His greatest lesson I would say is the adherence to the middle path, moderation.

In Britain, Hong Kong, Australia, the United States, Canada, Buddhist Thailand and Hindu India horse racing remains widely popular and most tend to place a bet at least once a year in Britain at the "grand national".

Moderation is very much in practice, but as to those who over indulge in gambling is no different to alcoholism, excessive debt, chain smokers and what about power hungry politicians who want to be in power for life?

If we ban everything in sight because it is a risk to family life and humanity, then I suggest that the church and the JHU start with motor vehicles, as it is one of the biggest killers in Sri Lanka.

Horse racing was once extremely popular in Sri Lanka, with racecourses in Colombo, Boossa and Nuwara Eliya and even in Ratnapura. It generated considerable revenue to the coffers of the state and employed tens and thousands of Sri Lankans.

As a comparison for what it could have been if it was allowed to develop, today the Hong Kong Jockey Club is one of the largest taxpayers in Hong Kong as well as one of the largest private charity donors.

Bandaranaike’s Sinhala/Buddhist fundamentalism shut it all down in Sri Lanka. He told us while puffing on his English pipe with foreign tobacco, that it was not in keeping with our culture and traditions.

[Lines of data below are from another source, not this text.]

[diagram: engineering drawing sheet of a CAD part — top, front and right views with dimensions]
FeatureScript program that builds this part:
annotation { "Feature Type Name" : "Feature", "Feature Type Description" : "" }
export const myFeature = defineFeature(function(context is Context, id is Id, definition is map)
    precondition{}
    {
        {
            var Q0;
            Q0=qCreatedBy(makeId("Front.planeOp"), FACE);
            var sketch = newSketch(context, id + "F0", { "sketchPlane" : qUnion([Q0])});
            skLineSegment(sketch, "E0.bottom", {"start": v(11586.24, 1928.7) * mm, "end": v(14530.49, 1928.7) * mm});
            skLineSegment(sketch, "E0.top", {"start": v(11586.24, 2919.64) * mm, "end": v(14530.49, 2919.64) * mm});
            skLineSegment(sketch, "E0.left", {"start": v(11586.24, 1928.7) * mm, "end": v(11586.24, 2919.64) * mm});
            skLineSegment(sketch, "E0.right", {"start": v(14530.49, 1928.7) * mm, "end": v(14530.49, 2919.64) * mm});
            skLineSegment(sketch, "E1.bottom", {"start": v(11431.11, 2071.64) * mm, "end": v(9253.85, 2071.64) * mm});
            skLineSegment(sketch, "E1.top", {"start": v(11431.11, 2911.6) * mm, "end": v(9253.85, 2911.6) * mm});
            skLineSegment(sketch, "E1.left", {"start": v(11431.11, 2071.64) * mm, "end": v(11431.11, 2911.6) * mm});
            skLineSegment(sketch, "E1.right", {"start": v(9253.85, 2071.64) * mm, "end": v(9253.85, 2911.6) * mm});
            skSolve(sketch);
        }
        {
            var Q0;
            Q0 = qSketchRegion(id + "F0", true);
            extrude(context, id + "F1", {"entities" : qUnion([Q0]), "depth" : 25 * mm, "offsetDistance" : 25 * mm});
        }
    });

But it was and has always been a fraud, no different to imposing a Sinhala education on the citizens while their children were educated in English abroad. Now they are all scrambling to learn Singlish and its taken 30 years for the masses to realize it was all a fraud. Then it was mawbasa, but now its mawbima and another 30 years may be needed for realization to dawn.

Gambling is supposed to be illegal in Sri Lanka, because its bad for us, says the Taliban. But in almost every large town in Sri Lanka you will find a "Turf Accountant" where you could bet on foreign horse races. They often have huge satellite dishes mounted on their buildings. It’s a big operation, owned by a "respectable" Kandyan Buddhist family.

It’s illegal, but the police don’t see it, the politicians don’t see it, the press doesn’t see it and the Taliban are ignorant as usual.

Considering that despite being illegal, it has all been around for decades and everyone keeps mum, the present uproar could only be rooted in ignorance. Are they worried that the masses might pour out of the present greasy "turf accountants" and commandeer buses and head towards Monte Carlo in Hambantota, where roses bloom and the sun always shines?